Le ministère de l’Intérieur a lancé ces dernières semaines deux initiatives dignes d’intérêt : le déploiement d’une « police de sécurité du quotidien » et un axe stratégique, le « continuum de sécurité intérieure ».
Enfin une bonne articulation des fonctions policières ?
La police de sécurité du quotidien est une police de proximité qui peine encore à s’assumer. Flexibilité de la doctrine, rapprochement avec les élus territoriaux, approche globale de la sécurité plus réseau-centrée que pyramidale, prise en compte de tous les acteurs de la sécurité, qu’ils soient en uniforme ou pas, on y retrouve tous les ingrédients de la police de proximité telle qu’elle est pratiquée dans l’écrasante majorité des pays européens.
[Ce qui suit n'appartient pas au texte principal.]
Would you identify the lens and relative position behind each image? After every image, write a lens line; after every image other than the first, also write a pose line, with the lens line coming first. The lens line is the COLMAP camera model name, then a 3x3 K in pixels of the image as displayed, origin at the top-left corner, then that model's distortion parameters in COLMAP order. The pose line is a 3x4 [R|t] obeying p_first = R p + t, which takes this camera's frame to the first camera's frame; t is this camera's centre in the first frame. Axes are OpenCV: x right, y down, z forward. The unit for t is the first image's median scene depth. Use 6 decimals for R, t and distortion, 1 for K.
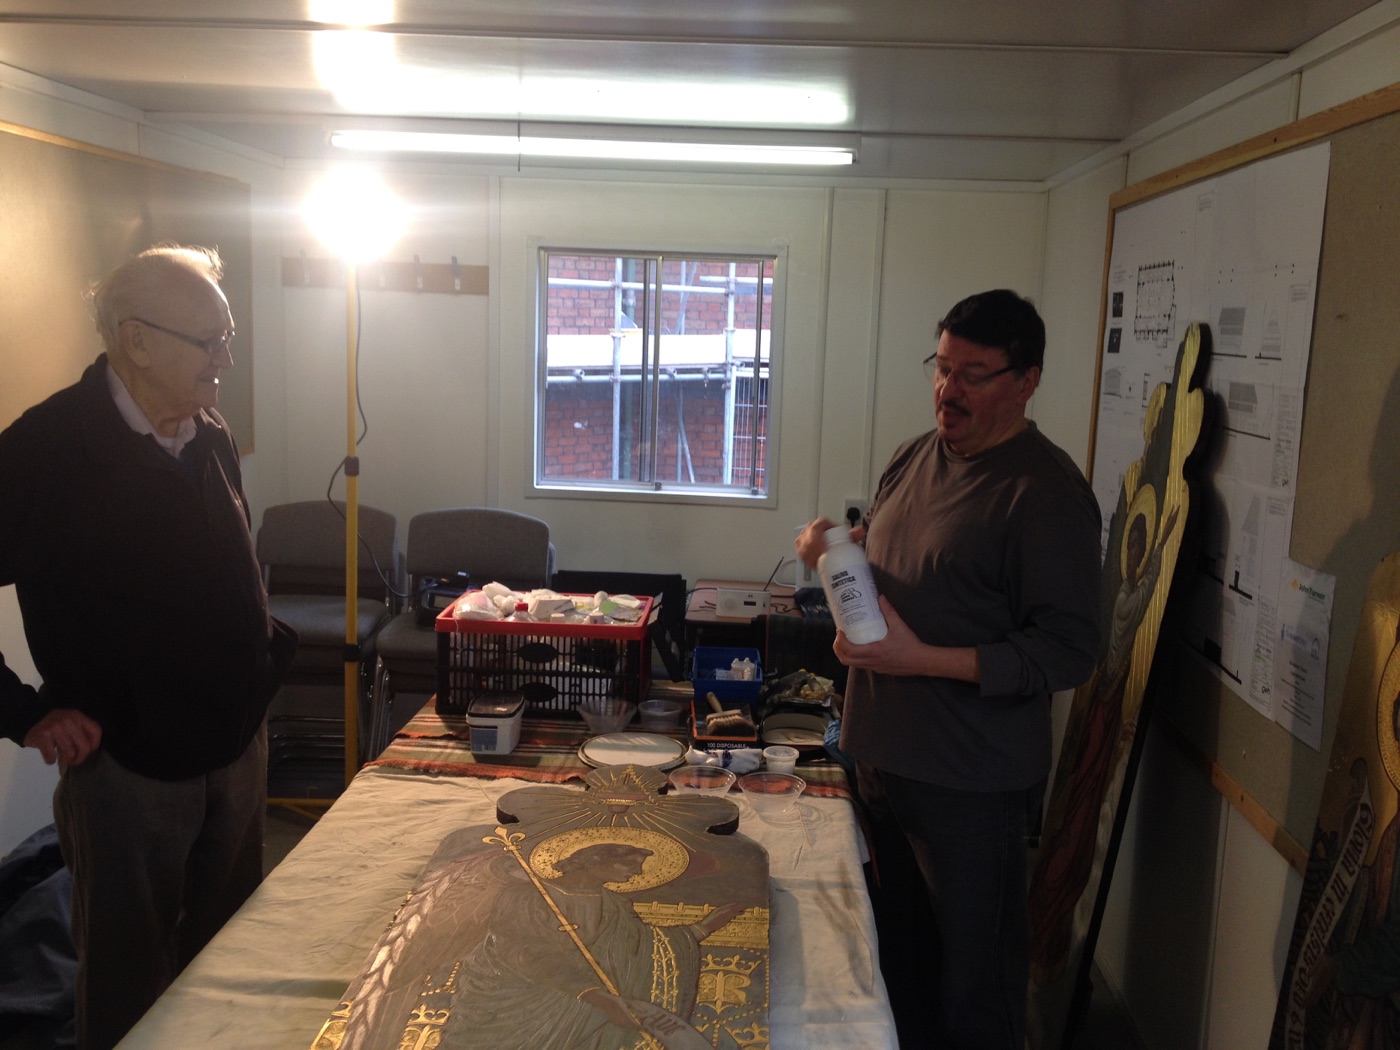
lens RADIAL K [[1299.7, 0, 699.2], [0, 1299.7, 514.3], [0, 0, 1]] dist [0.149711, -0.349402]
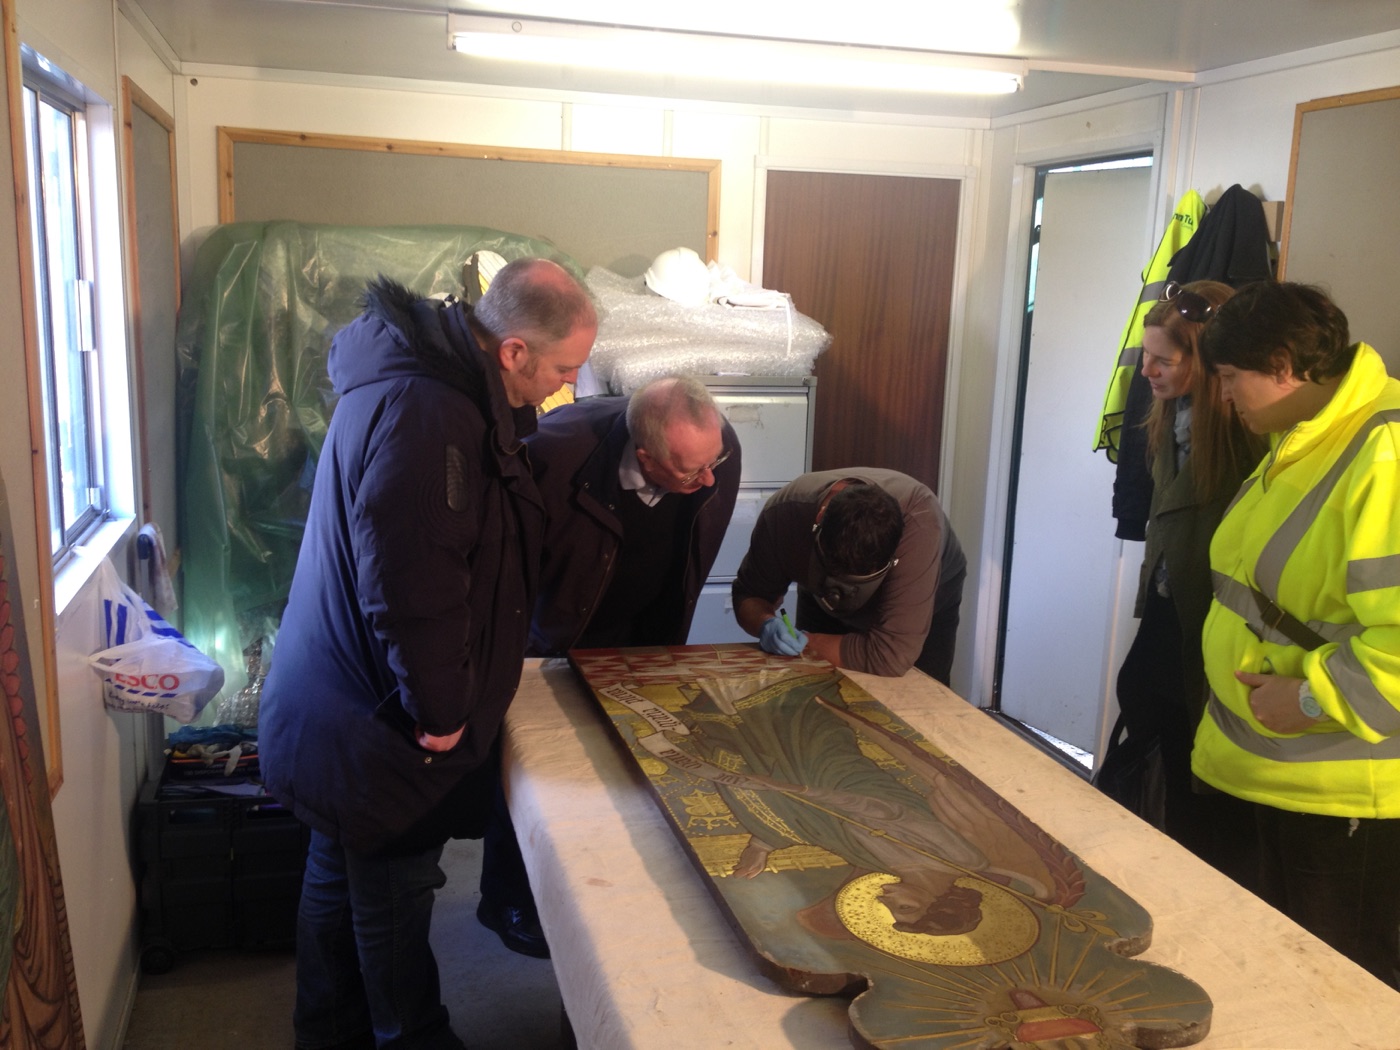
lens RADIAL K [[1324.1, 0, 691.2], [0, 1324.1, 503.7], [0, 0, 1]] dist [0.105282, -0.239320]
pose [[-0.946404, -0.013330, -0.322709, 0.293704], [-0.111698, 0.951005, 0.288292, -0.168798], [0.303055, 0.308887, -0.901525, 1.395741]]
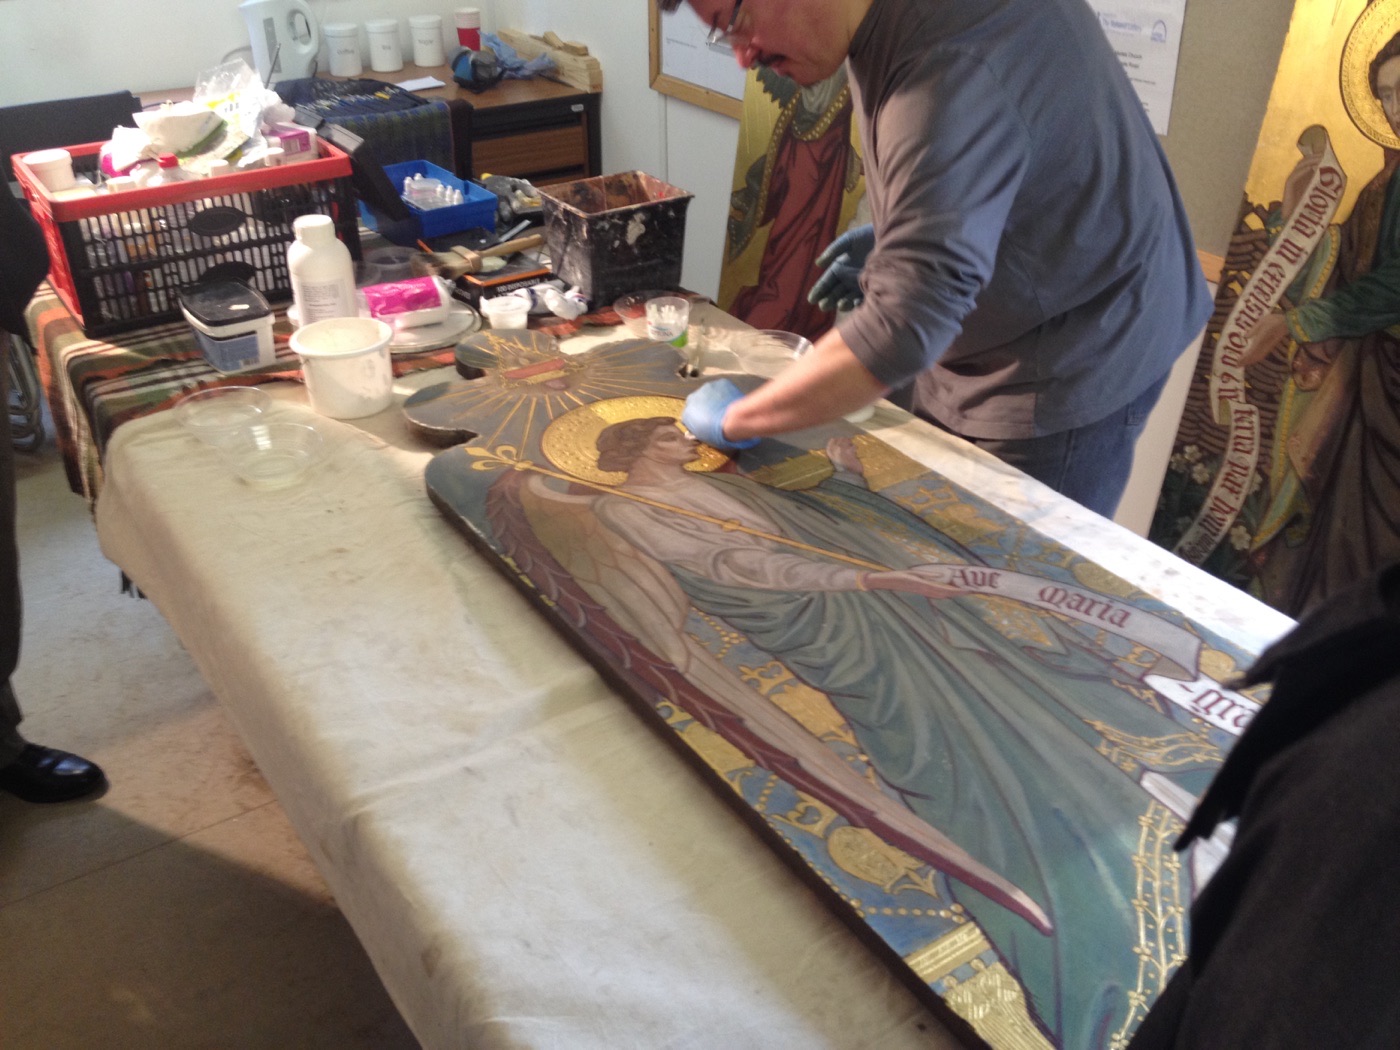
lens RADIAL K [[1261.6, 0, 700.0], [0, 1261.6, 525.0], [0, 0, 1]] dist [0.099342, -0.188546]
pose [[0.801067, -0.341794, 0.491395, -0.383441], [0.116759, 0.894397, 0.431766, -0.021524], [-0.587077, -0.288499, 0.756379, 0.317875]]
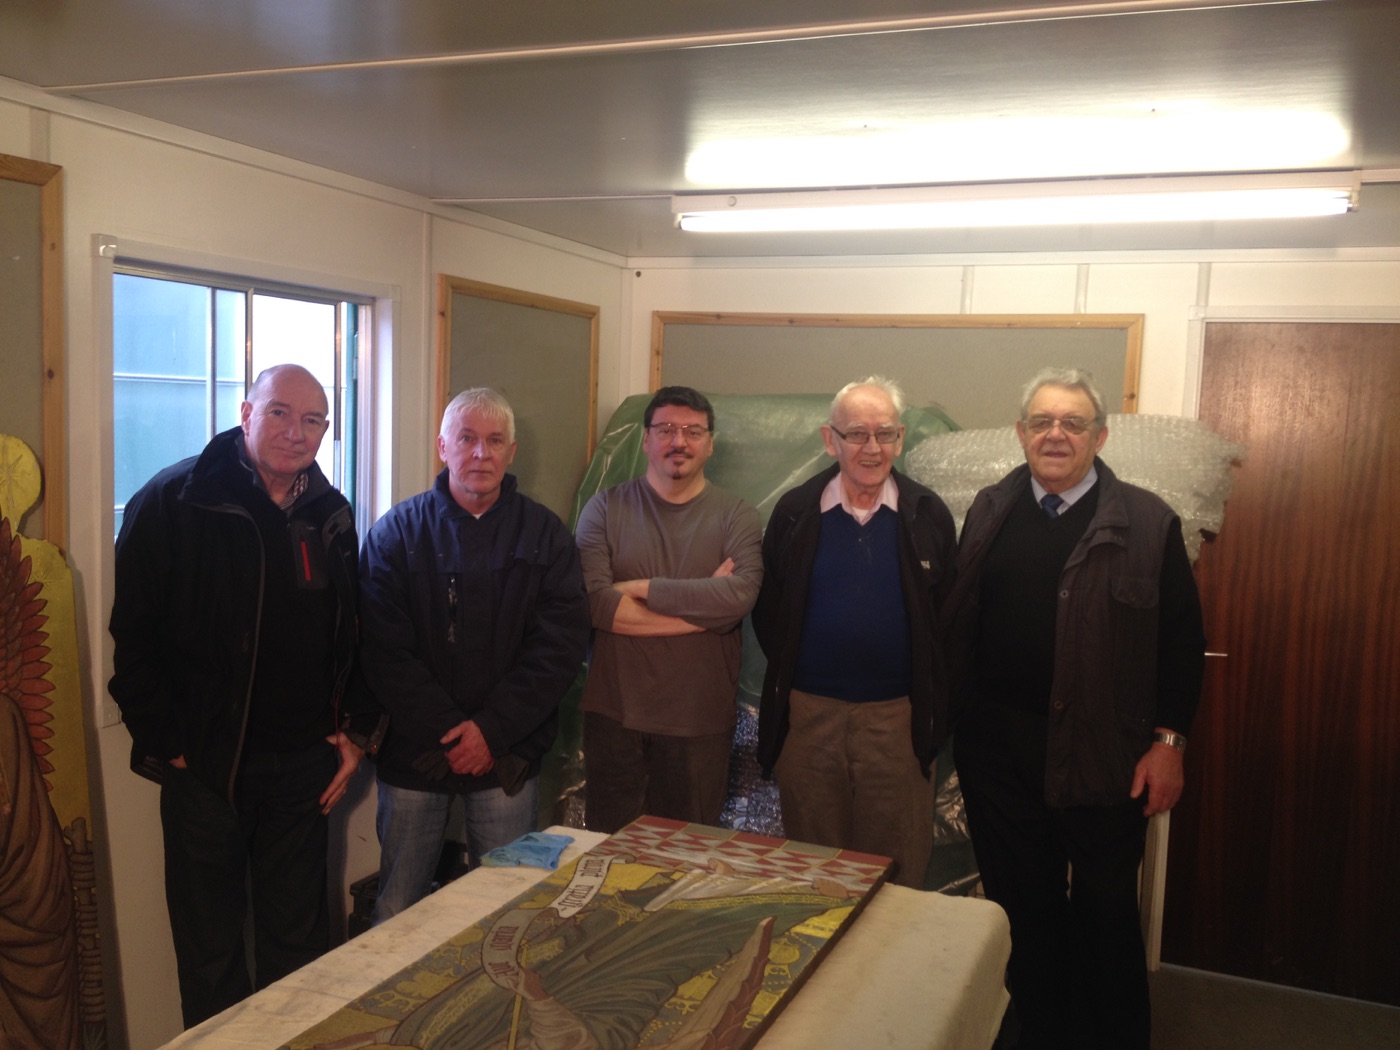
lens RADIAL K [[1299.7, 0, 699.2], [0, 1299.7, 514.3], [0, 0, 1]] dist [0.149711, -0.349402]
pose [[-0.941403, -0.096260, 0.323255, -0.366706], [-0.023835, 0.974999, 0.220926, -0.198758], [-0.336439, 0.200275, -0.920162, 1.314496]]
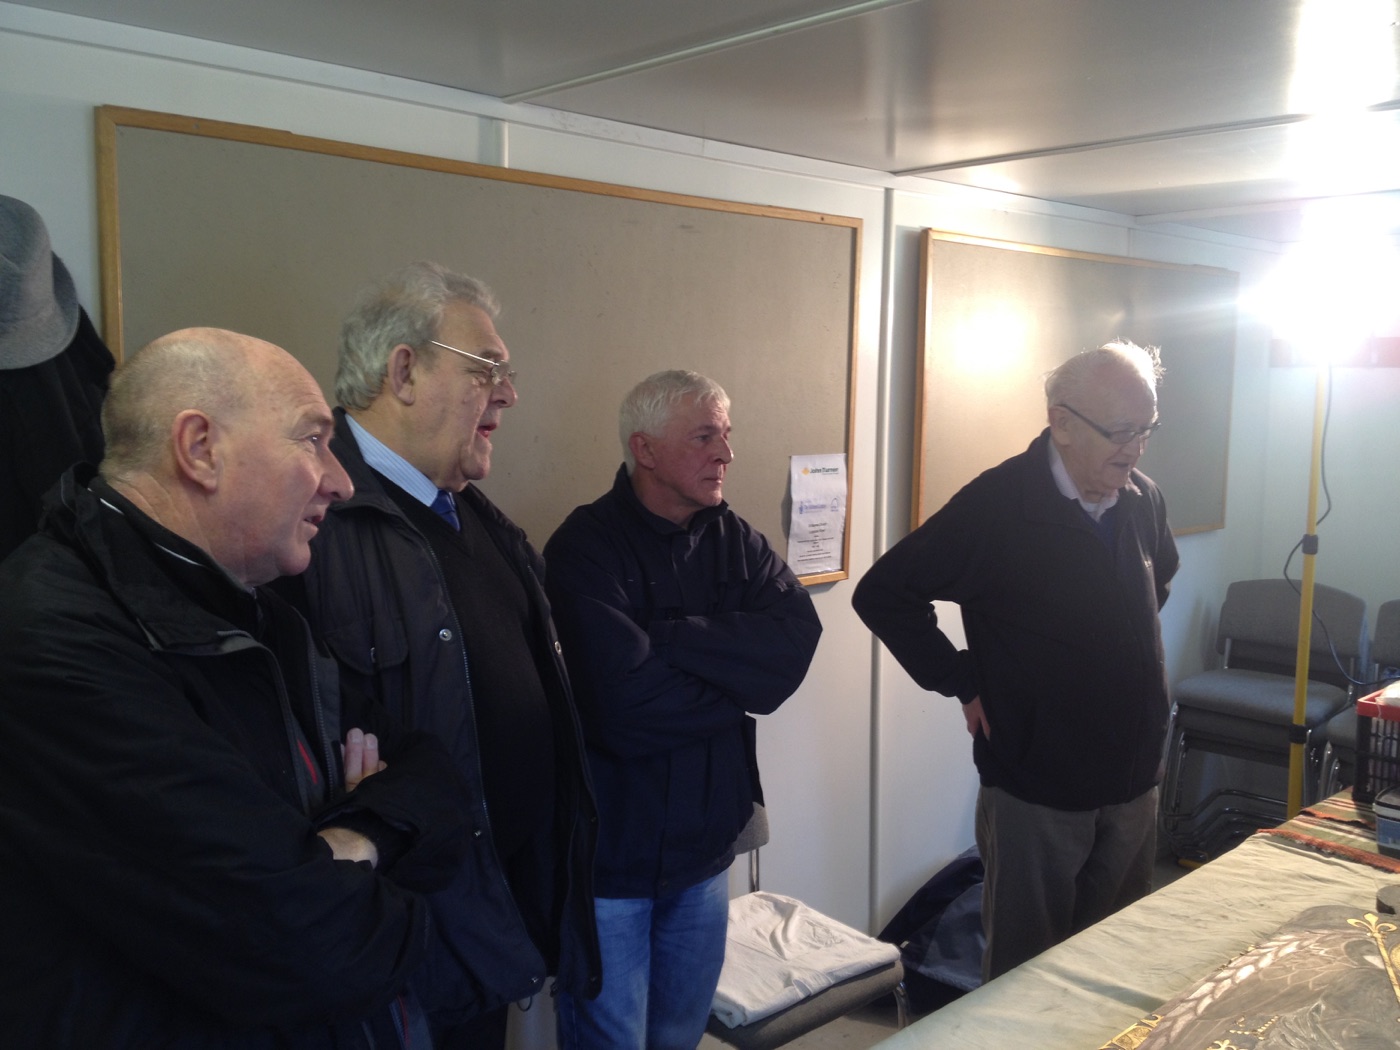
lens RADIAL K [[1298.9, 0, 700.0], [0, 1298.9, 525.0], [0, 0, 1]] dist [0.012449, 0.005434]
pose [[0.728014, 0.039423, -0.684428, 0.120870], [-0.078198, 0.996605, -0.025773, 0.016195], [0.681088, 0.072284, 0.728625, -0.046930]]
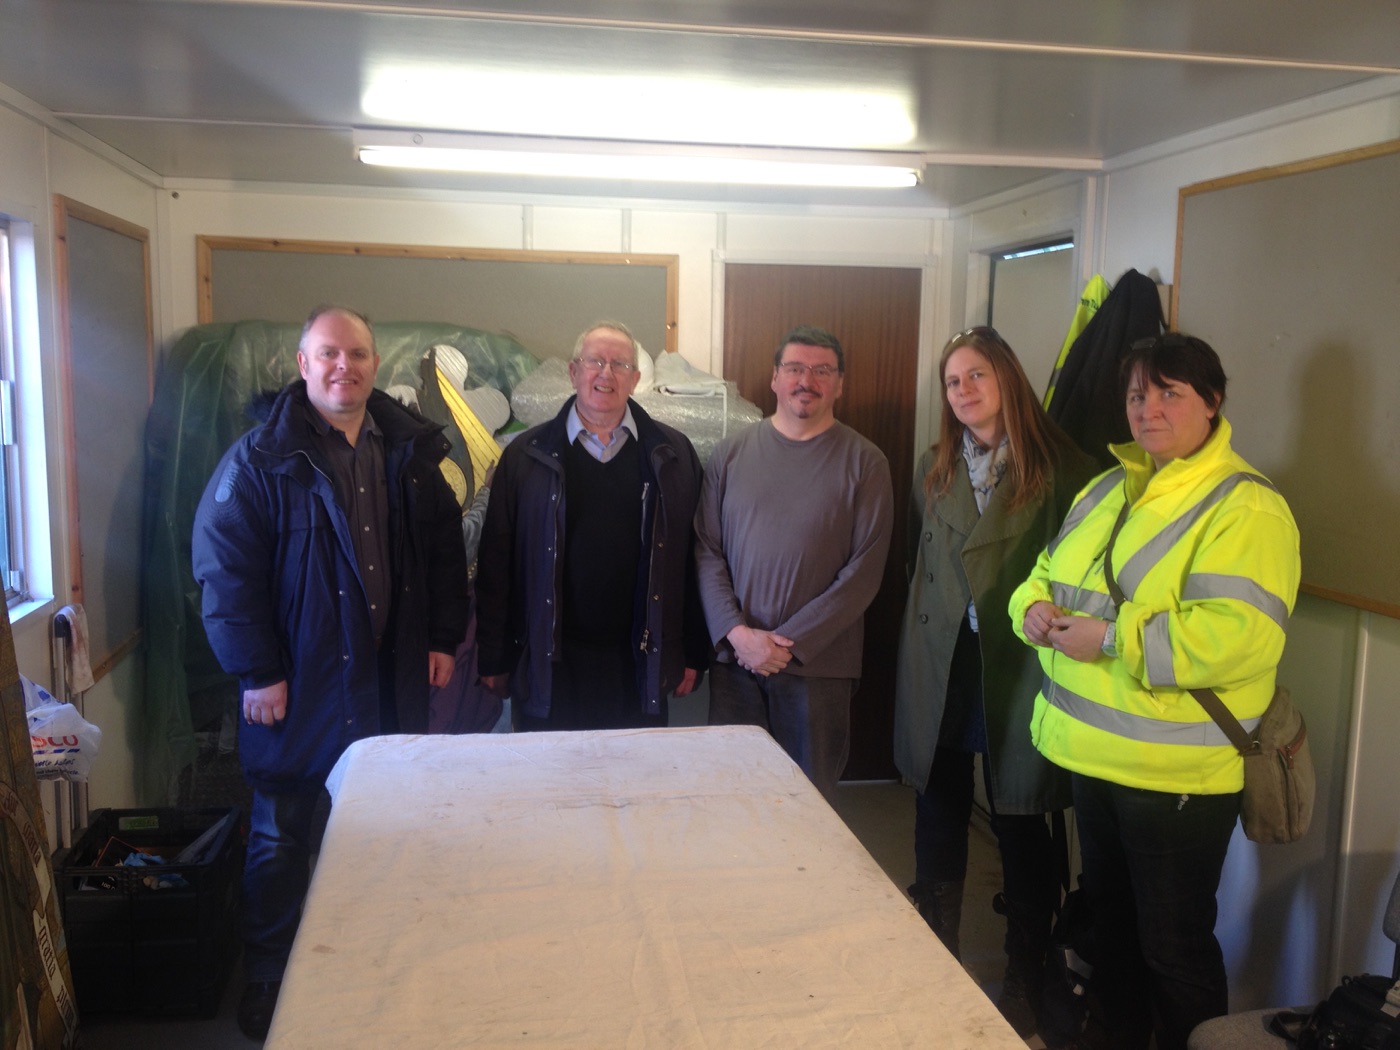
lens RADIAL K [[1299.7, 0, 699.2], [0, 1299.7, 514.3], [0, 0, 1]] dist [0.149711, -0.349402]
pose [[-0.972797, -0.025217, -0.230282, 0.062986], [-0.083547, 0.965350, 0.247222, -0.201962], [0.216069, 0.259736, -0.941197, 1.483062]]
Si la marque « police de proximité » est devenue clivante en France, peu importe au fond, l’essentiel est que la France (re)découvre les vertus d’une bonne articulation des fonctions policières : les fonctions de renseignement, d’investigation judiciaire et d’intervention ne sont pas des fins en soi mais doivent œuvrer en synergie, en support et en prolongement de l’action de la colonne vertébrale de la fonction policière qu’est la sécurité publique. Cela est valable tant pour la police nationale, que pour la gendarmerie pour qui les termes de « sécurité » et de « police » renvoient à des missions et non pas à une organisation.
La sécurité privée, un produit des carences de l’État
Puisqu’une grande concertation vient d’être lancée par le ministre de l’Intérieur, on peut supposer que les contours de cette police de sécurité du quotidien doivent encore être précisés. La sécurité privée doit être consultée. Comme naguère les polices municipales, la sécurité privée a subi, et subit encore, le chemin de croix des organisations nées des carences de l’État, ou à tout le moins de leur ressenti. Suspicions, divisions, freins au développement, environnement réglementaire défavorable par rapport à la concurrence étrangère sont encore largement le lot des sociétés de sécurité privée. Constat paradoxal alors que l’autre pan – inséparable – de la sécurité privée, la fonction sécurité-sûreté dans l’entreprise, a parcouru un chemin considérable vers la reconnaissance et l’accès aux sphères de décision des Chief Security Officers.
La véritable revue fonctionnelle des missions et de l’organisation de la sécurité publique (encore une fois dans une acception générique de l’expression) qui va découler de la mise en place de la police de sécurité du quotidien est donc l’occasion de reconnaître pleinement la place de la sécurité privée dans le paysage sécuritaire en France. C’est essentiellement la sécurité privée qui garde l’infrastructure en France, qu’elle soit d’importance vitale ou pas. Des pans stratégiques entiers de l’activité économique du pays en dépendent : l’industrie du luxe, le tourisme, l’énergie…. La nuit dans les entreprises appartient aux services de sécurité incendie privés. Les transports de fonds sont assurés par le privé. Les missions de garde du corps, très consommatrices en ressources humaines, sont en majorité le fait de la sécurité privée.
Réforme de la sécurité publique : la sécurité privée doit être consultée
Parce que par nature le ministère de l’Intérieur est aussi celui du développement des territoires et de la gestion des crises, il ne pourra pas faire l’impasse sur le rôle et la place de la sécurité privée dans la police de sécurité du quotidien. Sa consultation devrait donc logiquement inclure les organisations professionnelles patronales, comme le SNES, et les acteurs de terrain de ce secteur socio-professionnel maintenant incontournable. Une orientation probable est sans doute contenue dans le concept de continuum de sécurité intérieure, qui fera l’objet d’un prochain article.